__EXERCISE OBJECTIVE__: Using the data below, return every line that holds the word "Sánchez".

__EXERCISE DATA__:
# # # # # # #
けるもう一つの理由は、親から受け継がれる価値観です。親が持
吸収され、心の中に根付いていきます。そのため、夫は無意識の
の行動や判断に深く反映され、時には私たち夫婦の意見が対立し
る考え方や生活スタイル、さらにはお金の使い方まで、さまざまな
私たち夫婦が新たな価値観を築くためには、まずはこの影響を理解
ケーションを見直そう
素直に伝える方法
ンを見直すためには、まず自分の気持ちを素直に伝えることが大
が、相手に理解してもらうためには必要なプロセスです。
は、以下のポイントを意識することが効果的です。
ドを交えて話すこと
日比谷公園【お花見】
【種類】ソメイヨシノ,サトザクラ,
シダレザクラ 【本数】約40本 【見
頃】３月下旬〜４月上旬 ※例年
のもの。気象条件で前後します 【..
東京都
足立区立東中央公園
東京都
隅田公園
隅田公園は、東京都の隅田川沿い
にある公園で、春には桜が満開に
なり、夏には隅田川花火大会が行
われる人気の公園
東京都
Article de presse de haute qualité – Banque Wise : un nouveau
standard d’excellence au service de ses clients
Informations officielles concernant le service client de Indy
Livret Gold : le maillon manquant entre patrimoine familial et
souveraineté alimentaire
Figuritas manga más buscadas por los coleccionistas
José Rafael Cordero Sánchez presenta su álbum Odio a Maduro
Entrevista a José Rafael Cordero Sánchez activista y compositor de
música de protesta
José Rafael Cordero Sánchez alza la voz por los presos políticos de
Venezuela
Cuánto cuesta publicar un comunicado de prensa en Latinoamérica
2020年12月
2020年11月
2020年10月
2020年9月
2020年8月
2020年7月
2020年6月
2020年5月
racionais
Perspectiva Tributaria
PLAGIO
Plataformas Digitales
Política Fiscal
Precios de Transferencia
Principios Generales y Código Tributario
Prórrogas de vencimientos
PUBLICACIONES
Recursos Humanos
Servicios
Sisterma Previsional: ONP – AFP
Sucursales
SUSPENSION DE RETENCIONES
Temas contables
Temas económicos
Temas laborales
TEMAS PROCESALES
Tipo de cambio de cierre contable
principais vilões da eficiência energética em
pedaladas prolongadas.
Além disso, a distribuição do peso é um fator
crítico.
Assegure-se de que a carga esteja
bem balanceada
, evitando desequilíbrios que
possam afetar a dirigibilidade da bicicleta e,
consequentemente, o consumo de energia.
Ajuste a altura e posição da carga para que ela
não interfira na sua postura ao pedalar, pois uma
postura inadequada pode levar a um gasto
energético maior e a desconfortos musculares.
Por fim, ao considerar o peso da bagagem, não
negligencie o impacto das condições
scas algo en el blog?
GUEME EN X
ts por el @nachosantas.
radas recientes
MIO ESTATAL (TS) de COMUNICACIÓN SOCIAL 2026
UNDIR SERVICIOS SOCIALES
# # # # # # #
__ANSWER AREA__:
José Rafael Cordero Sánchez presenta su álbum Odio a Maduro
Entrevista a José Rafael Cordero Sánchez activista y compositor de
José Rafael Cordero Sánchez alza la voz por los presos políticos de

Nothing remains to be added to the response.